Heterodyne detection improves TDTR data acquisition speed.

Oxide on fibers has lower thermal conductance than on the matrix.

Noise analysis identifies preamplifier noise as dominant at low signal levels.

Abstract

Silicon carbide silicon carbide (SiC SiC) composites are often used in oxidizing environments at high temperatures. Measurements of the thermal conductance of the oxide layer provide a way to better understand the oxidation process with high spatial resolution. We use time domain thermoreflectance (TDTR) to map the thermal conductance of the oxide layer and the thermal conductivity of the SiC SiC composite with a spatial resolution of 3 {\mu}m.

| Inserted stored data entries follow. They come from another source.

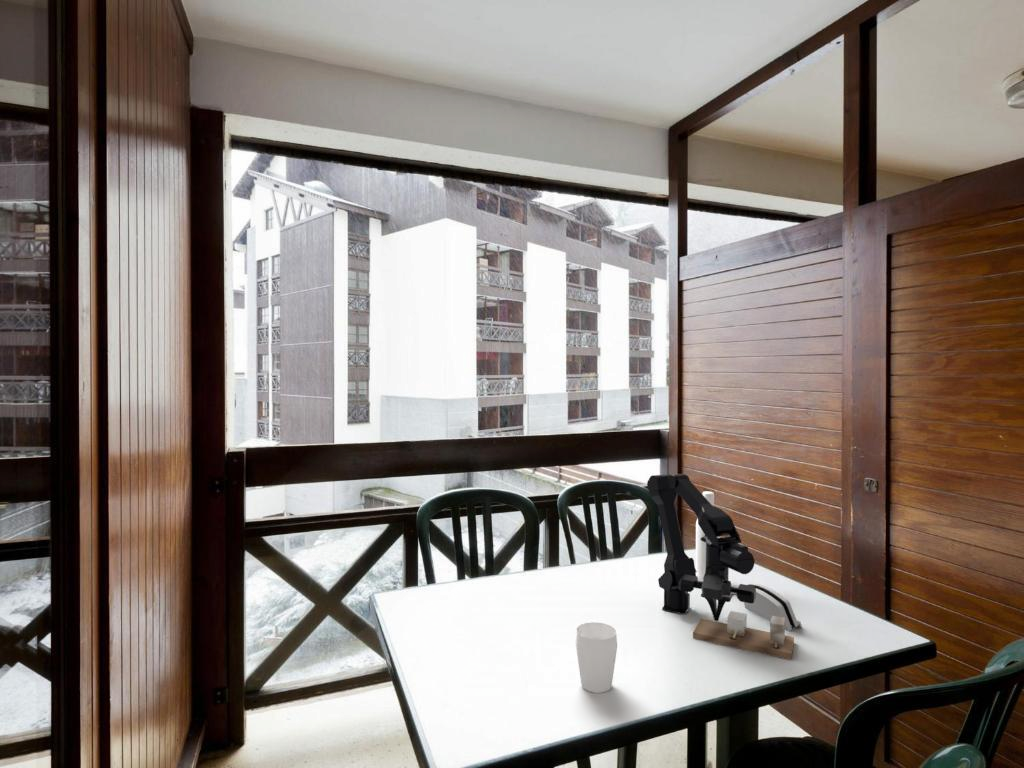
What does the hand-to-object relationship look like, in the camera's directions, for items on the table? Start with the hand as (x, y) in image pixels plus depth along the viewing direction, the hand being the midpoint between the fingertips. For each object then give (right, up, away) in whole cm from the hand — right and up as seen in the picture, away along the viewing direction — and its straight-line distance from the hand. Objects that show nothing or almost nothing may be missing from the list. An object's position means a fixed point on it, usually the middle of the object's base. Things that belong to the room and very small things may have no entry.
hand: (716, 620), depth 151 cm
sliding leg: (+4, -2, -4) cm, 6 cm away
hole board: (+5, -3, -4) cm, 8 cm away
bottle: (+11, -3, +38) cm, 39 cm away
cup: (-36, -4, -26) cm, 44 cm away
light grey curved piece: (+18, -4, +10) cm, 21 cm away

Heterodyne detection using a 50 kHz modulated probe beam and a 10 MHz modulated pump suppresses the coherent pick-up and enables faster data acquisition than what has previously been possible using sequential demodulation. By analyzing the noise of the measured signals, we find that in the limit of small integration time constants or low laser powers, the dominant source of noise is the input noise of the preamplifier. The thermal conductance of the oxide that forms on the fiber region is lower than the oxide on the matrix due to small differences in thickness and thermal conductivity.